(Collected data)

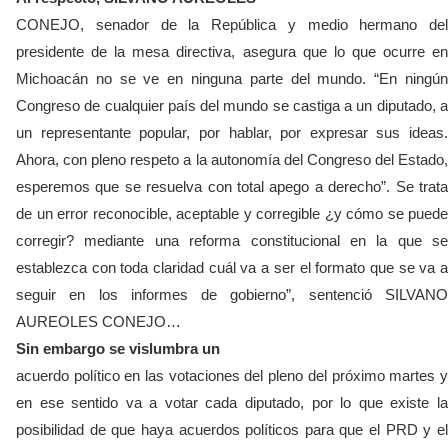
CONEJO, senador de la República y medio hermano del
presidente de la mesa directiva, asegura que lo que ocurre en
Michoacán no se ve en ninguna parte del mundo. “En ningún
Congreso de cualquier país del mundo se castiga a un diputado, a
un representante popular, por hablar, por expresar sus ideas.
Ahora, con pleno respeto a la autonomía del Congreso del Estado,
esperemos que se resuelva con total apego a derecho”. Se trata
de un error reconocible, aceptable y corregible ¿y cómo se puede
corregir? mediante una reforma constitucional en la que se
establezca con toda claridad cuál va a ser el formato que se va a
seguir en los informes de gobierno”, sentenció SILVANO
AUREOLES CONEJO…
Sin embargo se vislumbra un
acuerdo político en las votaciones del pleno del próximo martes y
en ese sentido va a votar cada diputado, por lo que existe la
posibilidad de que haya acuerdos políticos para que el PRD y el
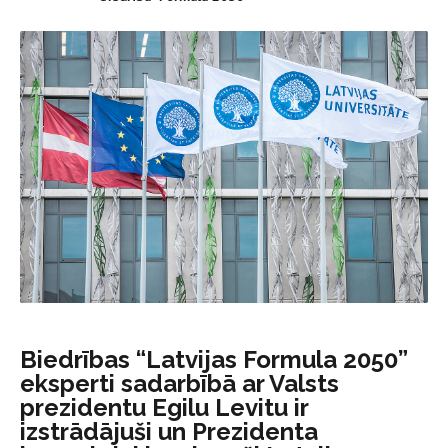
Biedrības “Latvijas Formula 2050”
eksperti sadarbībā ar Valsts
prezidentu Egilu Levitu ir
izstrādājuši un Prezidenta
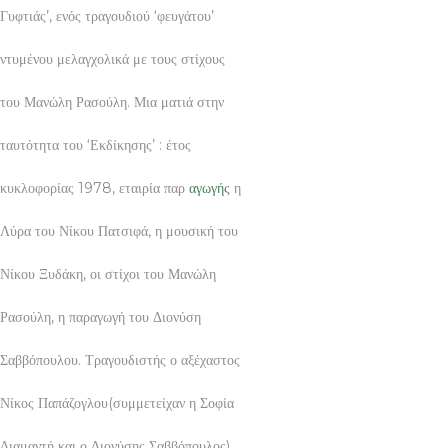
Γυφτιάς’, ενός τραγουδιού ‘φευγάτου’
ντυμένου μελαγχολικά με τους στίχους
του Μανώλη Ρασούλη. Μια ματιά στην
ταυτότητα του ‘Εκδίκησης’ : έτος
κυκλοφορίας 1978, εταιρία παρ
αγωγής
η
Λύρα του Νίκου Πατσιφά, η μουσική του
Νίκου Ξυδάκη, οι στίχοι του Μανώλη
Ρασούλη, η παραγωγή του Διονύση
Σαββόπουλου. Τραγουδιστής ο αξέχαστος
Νίκος Παπάζογλου(συμμετείχαν η Σοφία
Διαμαντή και ο Διονύσης Σαββόπουλος).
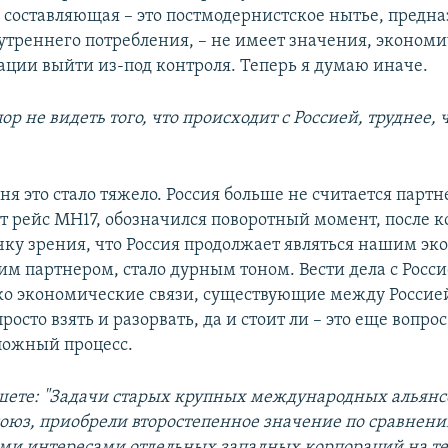
 составляющая – это постмодернистское нытье, предн
нутреннего потребления, – не имеет значения, экономи
уации выйти из-под контроля. Теперь я думаю иначе.
пор не видеть того, что происходит с Россией, труднее,
дня это стало тяжело. Россия больше не считается парт
ит рейс MH17, обозначился поворотный момент, после к
очку зрения, что Россия продолжает являться нашим э
им партнером, стало дурным тоном. Вести дела с Росси
ко экономические связи, существующие между Россие
осто взять и разорвать, да и стоит ли – это еще вопрос
ложный процесс.
шете: "Задачи старых крупных международных альянсо
оюз, приобрели второстепенное значение по сравнени
ми интересами отдельных западных корпораций на т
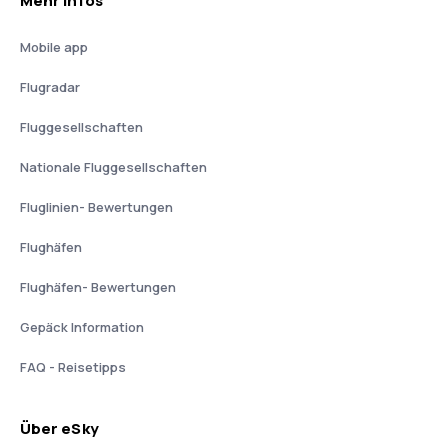
Mehr Infos
Mobile app
Flugradar
Fluggesellschaften
Nationale Fluggesellschaften
Fluglinien- Bewertungen
Flughäfen
Flughäfen- Bewertungen
Gepäck Information
FAQ - Reisetipps
Über eSky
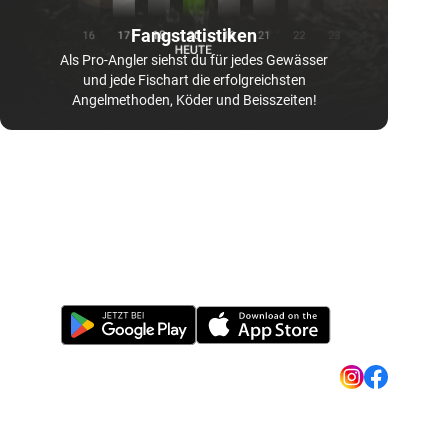
Fangstatistiken
Als Pro-Angler siehst du für jedes Gewässer
und jede Fischart die erfolgreichsten
Angelmethoden, Köder und Beisszeiten!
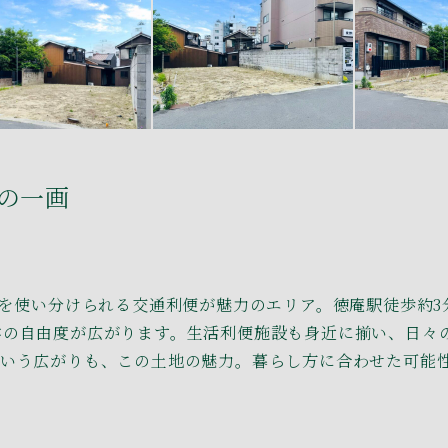
の一画
ロを使い分けられる交通利便が魅力のエリア。徳庵駅徒歩約3
学の自由度が広がります。生活利便施設も身近に揃い、日々
という広がりも、この土地の魅力。暮らし方に合わせた可能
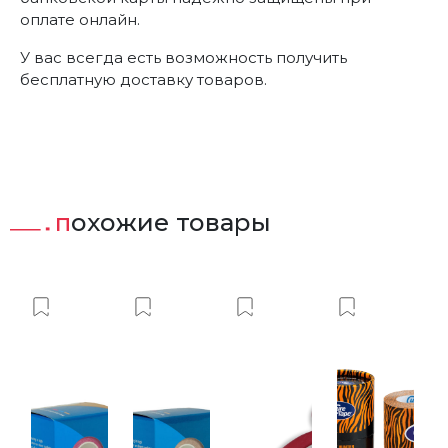
оплате онлайн.
У вас всегда есть возможность получить
бесплатную доставку товаров.
похожие товары
ист
вить в Вишлист
Добавить в Вишлист
Добавить в Вишлист
Добавить в Вишлист
Добавить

◆ **TASK PROMPT**
Return, without any change, the stretch of the data from the line that contains "оплате онлайн." through the end of the data.

◆ **ANSWER BELOW**
оплате онлайн.
У вас всегда есть возможность получить
бесплатную доставку товаров.
похожие товары
ист
вить в Вишлист
Добавить в Вишлист
Добавить в Вишлист
Добавить в Вишлист
Добавить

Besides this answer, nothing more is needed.